PASSAGE CHOISI:
=======

Rendu public la semaine dernière, l’accord a provoqué l’indignation populaire en Équateur, où il est à juste titre répugné comme une violation grotesque de la souveraineté et de la constitution du pays, ainsi qu’une menace pour l’un des sites les plus précieux et les plus sensibles de la planète du point de vue écologique.

San Cristobal, où l’armée américaine doit être basée, est l’île où Charles Darwin a débarqué pour la première fois à terre du HMS Beagle en 1835. Située au confluent de trois courants océaniques, site d’une activité sismique et volcanique continue et extrêmement isolée – à 620 kilomètres au large des côtes de l’Équateur – l’île a donné naissance à des formes uniques de vie animale. Ceux-ci incluent l’iguane terrestre, la tortue géante et les nombreux types de pinsons, qui ont inspiré la théorie de l’évolution de Darwin sur la sélection naturelle.

Désignée par l’UNESCO comme site du patrimoine mondial et une réserve de la biosphère, l’île va désormais devenir une rampe de lancement pour les opérations prédatrices et meurtrières du militarisme américain en Amérique latine. La base constituera une menace directe pour la vie et la liberté des habitants de la région, ainsi que pour l’intégrité environnementale de l’une des zones de biodiversité les plus précieuses de la planète.

Rien ne pourrait exprimer plus clairement la soumission servile à l’impérialisme et à la criminalité pure et simple des classes dirigeantes capitalistes d’Amérique latine.

Vantant l’accord avec le Pentagone, le ministre de la défense de l’Équateur, le général à la retraite Oswaldo Jarrín, a déclaré: « les Galapagos sont pour l’Equateur notre porte-avions, c’est notre porte-avions naturel, car elles assurent la permanence, le réapprovisionnement, les installations d’interception et elles sont à 1000 kilomètres de nos côtes.»

Une otarie à l’île San Cristóbal aux Galapagos

Depuis 2008, la constitution de l’Équateur proclame le pays «territoire de paix» et que «l’établissement de bases militaires étrangères ou d’installations étrangères à des fins militaires est interdit». Un an plus tard, le pays a expulsé le personnel militaire américain de sa base aérienne à Manta, sur la côte du Pacifique, à partir de laquelle il avait effectué des vols de surveillance sous prétexte de lutter contre le trafic de drogue.

=======

MATÉRIEL EXTRAIT:
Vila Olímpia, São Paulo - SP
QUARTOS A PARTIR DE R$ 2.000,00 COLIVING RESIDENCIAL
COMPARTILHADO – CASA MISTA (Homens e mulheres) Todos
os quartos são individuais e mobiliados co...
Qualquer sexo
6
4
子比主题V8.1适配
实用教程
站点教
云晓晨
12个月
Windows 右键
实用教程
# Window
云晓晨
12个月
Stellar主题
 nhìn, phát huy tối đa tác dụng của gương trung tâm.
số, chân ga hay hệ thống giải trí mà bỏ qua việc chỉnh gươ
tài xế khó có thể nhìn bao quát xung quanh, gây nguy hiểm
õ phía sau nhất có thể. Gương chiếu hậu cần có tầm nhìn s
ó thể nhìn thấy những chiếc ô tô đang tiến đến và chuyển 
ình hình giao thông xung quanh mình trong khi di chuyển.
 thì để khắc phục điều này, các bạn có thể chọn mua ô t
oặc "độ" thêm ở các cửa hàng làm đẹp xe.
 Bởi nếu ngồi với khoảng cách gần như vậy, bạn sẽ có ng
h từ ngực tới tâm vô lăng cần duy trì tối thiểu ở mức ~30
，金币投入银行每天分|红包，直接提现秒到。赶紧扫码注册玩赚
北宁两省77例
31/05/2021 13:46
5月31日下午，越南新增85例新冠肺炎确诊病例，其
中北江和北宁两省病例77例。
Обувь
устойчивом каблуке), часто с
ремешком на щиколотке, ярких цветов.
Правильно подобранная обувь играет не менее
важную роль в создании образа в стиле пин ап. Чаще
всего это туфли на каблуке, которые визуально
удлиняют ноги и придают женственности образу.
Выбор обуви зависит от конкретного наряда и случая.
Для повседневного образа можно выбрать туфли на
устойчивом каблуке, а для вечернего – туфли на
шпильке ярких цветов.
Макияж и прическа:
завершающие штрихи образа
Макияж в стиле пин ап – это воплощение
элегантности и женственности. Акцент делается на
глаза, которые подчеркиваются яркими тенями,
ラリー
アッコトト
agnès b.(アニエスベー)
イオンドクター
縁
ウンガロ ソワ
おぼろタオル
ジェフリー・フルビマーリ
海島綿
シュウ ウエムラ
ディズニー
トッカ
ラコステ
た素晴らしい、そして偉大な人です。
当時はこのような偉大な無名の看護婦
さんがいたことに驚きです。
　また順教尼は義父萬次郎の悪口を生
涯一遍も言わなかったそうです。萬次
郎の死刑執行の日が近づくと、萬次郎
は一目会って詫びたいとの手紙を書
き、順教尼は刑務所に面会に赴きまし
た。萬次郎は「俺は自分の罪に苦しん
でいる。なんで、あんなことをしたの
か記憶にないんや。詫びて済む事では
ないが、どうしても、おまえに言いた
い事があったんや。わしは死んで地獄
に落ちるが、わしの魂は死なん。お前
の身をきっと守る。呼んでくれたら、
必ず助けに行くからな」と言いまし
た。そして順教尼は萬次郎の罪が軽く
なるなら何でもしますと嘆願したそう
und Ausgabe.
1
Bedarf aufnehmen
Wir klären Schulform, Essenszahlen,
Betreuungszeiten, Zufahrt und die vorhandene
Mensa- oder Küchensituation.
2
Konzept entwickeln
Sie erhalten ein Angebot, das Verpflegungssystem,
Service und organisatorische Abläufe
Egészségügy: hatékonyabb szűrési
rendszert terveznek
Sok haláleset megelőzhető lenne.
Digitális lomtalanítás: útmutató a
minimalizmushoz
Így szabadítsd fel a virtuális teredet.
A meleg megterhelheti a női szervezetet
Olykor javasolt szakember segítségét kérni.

=======

TRAVAIL DEMANDÉ:
1. Indiquez si chacun des énoncés suivants concorde avec le texte sur la base militaire américaine aux Galapagos, en citant les mots exacts qui tranchent : (a) Darwin a débarqué pour la première fois sur San Cristobal en 1835 ; (b) depuis 2008, la constitution de l’Équateur permet l’installation de bases militaires étrangères ; (c) le ministre de la défense de l’Équateur est un général à la retraite.
2. Rédigez la suite du texte sur la base militaire américaine aux Galapagos, à partir de sa dernière phrase.

RÉSULTATS ATTENDUS:
1.
(a) Oui : « est l’île où Charles Darwin a débarqué pour la première fois à terre du HMS Beagle en 1835 ».
(b) Non : « l’établissement de bases militaires étrangères ou d’installations étrangères à des fins militaires est interdit ».
(c) Oui : « le ministre de la défense de l’Équateur, le général à la retraite Oswaldo Jarrín ».

2.
Le ministre de la défense de l’Équateur a salué les prouesses du Pentagone, déclarant que «ce que la base [Manta] a fait à son époque peut être réalisé à présent par un seul avion, grâce à la technologie de pointe qui n’est possible d’acquérir que si vous avez la puissance d’un pays comme les États-Unis.»

L’avion auquel il fait référence est un Boeing 707, Système aéroporté d’alerte et de contrôle (AWACS), avec une autonomie de plus de 4500 milles marins. Volant à 30.000 pieds, il est capable de surveiller une zone couvrant 120.000 milles carrés. À partir de sa base aux Galapagos, cet avion puissant sera capable de préparer une invasion du Venezuela, d’espionner le peuple équatorien ou même de suivre le flux de migrants en provenance d’Amérique centrale vers le nord. Il sera accompagné d’un avion Lockheed Orion P3, un avion développé pendant la guerre froide pour pister les sous-marins nucléaires soviétiques.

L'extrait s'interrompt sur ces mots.